Saved entries
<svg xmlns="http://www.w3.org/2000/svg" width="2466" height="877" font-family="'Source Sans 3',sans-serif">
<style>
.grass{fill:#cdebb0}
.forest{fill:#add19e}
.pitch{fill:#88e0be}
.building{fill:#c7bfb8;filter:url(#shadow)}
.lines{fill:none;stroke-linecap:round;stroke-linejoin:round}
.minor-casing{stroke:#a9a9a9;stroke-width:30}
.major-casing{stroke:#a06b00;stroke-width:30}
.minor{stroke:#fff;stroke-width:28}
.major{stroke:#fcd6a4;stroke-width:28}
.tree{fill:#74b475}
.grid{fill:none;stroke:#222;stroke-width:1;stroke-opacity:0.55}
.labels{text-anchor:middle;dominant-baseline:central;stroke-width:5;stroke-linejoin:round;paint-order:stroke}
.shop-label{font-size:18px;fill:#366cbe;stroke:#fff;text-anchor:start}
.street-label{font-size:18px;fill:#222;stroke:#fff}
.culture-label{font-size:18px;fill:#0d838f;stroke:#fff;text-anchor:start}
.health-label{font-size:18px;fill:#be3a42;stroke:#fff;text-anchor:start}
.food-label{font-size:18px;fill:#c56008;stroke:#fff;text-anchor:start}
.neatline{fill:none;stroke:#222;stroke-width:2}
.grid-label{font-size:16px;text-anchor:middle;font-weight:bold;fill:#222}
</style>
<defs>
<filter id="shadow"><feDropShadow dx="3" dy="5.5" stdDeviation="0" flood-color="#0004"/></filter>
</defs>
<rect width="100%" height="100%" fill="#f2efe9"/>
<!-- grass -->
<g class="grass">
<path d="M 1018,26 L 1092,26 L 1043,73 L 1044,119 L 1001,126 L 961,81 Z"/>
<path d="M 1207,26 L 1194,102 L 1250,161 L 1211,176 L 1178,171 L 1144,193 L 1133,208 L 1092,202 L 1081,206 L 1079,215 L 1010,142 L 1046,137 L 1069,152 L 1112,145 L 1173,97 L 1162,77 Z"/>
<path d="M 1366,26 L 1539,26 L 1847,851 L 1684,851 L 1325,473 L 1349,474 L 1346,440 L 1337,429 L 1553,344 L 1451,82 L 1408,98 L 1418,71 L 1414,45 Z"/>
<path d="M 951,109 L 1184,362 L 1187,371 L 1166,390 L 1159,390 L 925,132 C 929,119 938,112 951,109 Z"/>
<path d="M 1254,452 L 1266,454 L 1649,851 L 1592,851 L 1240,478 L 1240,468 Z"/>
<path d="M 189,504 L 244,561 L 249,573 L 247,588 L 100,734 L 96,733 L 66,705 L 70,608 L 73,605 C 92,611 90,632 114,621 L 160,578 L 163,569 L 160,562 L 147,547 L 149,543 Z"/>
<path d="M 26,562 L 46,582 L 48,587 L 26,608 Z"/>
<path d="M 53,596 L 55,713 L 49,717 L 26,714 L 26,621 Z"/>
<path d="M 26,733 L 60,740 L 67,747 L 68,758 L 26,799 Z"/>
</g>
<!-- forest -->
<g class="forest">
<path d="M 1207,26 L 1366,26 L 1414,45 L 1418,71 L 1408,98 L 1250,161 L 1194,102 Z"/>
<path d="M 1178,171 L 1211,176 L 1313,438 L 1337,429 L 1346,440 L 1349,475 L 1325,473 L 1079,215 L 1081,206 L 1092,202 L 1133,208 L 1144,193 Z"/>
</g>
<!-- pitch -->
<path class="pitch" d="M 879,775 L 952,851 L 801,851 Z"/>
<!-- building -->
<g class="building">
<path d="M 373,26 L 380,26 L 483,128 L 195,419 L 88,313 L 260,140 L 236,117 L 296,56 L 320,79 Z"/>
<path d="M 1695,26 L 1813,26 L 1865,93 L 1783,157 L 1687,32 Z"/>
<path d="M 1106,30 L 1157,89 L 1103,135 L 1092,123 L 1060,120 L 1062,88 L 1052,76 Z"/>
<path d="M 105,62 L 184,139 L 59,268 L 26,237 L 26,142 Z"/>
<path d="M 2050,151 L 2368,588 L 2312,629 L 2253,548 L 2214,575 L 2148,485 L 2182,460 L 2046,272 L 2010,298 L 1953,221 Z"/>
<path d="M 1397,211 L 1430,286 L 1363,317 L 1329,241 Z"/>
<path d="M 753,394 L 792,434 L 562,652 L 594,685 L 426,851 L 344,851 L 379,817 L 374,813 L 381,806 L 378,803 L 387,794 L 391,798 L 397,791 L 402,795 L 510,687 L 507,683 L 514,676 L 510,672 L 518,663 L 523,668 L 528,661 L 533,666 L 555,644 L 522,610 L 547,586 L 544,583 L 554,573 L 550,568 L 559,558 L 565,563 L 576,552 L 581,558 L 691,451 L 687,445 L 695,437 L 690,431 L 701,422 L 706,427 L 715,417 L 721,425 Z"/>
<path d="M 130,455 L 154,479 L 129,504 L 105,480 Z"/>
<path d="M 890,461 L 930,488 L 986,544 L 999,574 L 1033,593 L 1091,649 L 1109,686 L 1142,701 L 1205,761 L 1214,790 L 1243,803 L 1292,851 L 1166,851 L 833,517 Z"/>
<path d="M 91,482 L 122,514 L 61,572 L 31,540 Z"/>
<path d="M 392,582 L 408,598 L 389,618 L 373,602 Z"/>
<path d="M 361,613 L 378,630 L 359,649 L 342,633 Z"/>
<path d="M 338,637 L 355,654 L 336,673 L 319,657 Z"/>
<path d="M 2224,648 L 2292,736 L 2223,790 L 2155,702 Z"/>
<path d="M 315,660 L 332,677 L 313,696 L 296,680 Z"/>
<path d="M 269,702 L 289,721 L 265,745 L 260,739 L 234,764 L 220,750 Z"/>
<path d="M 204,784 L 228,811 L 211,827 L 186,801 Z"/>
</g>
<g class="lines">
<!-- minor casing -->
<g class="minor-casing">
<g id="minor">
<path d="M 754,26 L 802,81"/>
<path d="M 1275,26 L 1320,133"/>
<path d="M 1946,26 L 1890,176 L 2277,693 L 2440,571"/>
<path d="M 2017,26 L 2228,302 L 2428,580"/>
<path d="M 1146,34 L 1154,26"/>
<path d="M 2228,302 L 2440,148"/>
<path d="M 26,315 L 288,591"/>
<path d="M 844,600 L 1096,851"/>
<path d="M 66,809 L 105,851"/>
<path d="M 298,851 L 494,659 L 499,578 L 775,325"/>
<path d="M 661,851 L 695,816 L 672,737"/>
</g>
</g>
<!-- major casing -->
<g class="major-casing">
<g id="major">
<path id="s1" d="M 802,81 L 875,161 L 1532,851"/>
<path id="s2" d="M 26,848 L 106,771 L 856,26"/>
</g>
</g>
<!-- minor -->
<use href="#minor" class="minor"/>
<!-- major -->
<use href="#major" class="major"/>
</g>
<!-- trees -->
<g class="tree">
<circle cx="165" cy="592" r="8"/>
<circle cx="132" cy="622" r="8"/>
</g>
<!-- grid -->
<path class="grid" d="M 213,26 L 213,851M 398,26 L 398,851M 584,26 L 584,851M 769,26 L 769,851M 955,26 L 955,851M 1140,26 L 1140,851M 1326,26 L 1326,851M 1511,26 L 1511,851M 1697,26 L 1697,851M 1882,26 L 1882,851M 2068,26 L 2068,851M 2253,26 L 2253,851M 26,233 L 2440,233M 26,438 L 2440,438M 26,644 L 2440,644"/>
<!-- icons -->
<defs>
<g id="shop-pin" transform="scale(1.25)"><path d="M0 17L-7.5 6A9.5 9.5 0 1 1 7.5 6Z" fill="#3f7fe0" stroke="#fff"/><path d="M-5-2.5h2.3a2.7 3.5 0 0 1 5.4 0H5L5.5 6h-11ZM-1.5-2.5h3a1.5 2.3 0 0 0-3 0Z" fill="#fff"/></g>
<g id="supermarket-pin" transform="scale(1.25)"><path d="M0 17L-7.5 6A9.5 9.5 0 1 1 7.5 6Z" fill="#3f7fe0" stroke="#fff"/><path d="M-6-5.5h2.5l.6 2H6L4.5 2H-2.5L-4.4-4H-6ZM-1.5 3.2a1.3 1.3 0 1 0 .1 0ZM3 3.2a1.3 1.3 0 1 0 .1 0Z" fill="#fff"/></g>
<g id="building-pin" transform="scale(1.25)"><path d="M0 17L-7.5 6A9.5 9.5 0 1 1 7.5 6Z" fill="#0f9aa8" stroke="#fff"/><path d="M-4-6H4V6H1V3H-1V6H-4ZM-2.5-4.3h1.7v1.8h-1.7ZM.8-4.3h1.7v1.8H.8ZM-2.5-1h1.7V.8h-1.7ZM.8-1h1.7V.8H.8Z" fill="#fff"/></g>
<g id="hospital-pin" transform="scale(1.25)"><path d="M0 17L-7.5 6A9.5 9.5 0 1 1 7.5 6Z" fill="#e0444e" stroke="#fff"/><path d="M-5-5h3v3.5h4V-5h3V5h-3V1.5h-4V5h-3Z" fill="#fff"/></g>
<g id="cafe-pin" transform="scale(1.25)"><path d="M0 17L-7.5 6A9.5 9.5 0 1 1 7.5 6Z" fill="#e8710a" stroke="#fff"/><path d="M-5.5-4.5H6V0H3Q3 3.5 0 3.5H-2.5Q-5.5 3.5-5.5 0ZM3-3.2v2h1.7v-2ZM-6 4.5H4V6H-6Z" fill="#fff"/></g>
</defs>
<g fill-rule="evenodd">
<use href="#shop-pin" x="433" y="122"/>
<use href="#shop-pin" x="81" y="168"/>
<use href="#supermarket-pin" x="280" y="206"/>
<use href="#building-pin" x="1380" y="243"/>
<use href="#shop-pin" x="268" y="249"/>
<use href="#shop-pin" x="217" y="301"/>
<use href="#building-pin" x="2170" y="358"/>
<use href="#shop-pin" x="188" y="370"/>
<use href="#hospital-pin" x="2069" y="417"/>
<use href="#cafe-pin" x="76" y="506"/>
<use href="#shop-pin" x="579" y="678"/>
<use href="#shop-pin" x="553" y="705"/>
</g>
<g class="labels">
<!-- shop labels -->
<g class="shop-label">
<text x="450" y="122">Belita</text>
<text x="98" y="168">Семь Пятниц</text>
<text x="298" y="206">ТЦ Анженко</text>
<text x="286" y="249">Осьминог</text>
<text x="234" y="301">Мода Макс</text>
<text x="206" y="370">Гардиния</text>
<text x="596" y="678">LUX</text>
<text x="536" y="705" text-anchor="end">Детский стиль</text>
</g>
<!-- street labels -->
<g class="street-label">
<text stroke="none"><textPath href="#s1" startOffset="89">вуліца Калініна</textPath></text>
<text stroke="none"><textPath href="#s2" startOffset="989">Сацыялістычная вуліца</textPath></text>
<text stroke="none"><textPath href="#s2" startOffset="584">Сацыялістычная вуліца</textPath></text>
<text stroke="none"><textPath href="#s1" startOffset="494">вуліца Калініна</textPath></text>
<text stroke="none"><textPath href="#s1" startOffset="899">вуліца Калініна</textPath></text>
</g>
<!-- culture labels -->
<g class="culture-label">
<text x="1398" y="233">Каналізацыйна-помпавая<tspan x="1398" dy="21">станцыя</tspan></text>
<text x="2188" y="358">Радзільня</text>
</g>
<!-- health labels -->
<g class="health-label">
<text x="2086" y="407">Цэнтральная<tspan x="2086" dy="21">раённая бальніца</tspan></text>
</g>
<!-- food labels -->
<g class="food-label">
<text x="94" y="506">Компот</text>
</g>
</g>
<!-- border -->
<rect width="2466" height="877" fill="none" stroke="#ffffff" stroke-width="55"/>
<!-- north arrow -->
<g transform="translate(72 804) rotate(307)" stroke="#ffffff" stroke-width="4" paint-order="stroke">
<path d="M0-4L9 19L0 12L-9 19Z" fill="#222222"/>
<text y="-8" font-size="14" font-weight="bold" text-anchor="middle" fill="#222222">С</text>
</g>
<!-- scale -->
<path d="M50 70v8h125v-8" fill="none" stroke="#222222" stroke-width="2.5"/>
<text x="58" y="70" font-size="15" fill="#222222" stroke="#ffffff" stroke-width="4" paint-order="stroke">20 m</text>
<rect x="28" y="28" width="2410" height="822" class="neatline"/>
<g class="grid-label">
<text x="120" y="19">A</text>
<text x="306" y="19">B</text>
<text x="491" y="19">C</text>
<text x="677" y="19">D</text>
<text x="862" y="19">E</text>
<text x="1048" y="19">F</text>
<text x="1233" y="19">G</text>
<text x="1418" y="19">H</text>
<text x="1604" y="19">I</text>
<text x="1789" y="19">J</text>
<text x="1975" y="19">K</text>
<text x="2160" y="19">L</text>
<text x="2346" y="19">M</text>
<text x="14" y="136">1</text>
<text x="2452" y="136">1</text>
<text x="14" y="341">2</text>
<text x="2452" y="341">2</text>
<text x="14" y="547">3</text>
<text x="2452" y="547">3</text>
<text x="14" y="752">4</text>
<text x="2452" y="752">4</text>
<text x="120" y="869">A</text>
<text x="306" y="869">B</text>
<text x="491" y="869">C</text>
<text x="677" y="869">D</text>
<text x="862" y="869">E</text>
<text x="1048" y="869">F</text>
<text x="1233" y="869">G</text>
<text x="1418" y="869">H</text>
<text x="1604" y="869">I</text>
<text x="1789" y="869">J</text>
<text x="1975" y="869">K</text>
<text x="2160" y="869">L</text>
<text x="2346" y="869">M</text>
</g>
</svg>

* _WHAT TO WORK ON_
Go through the records above. Copy each line in which the string "linejoin" appears.

* _PROBLEM SOLUTION_
.lines{fill:none;stroke-linecap:round;stroke-linejoin:round}
.labels{text-anchor:middle;dominant-baseline:central;stroke-width:5;stroke-linejoin:round;paint-order:stroke}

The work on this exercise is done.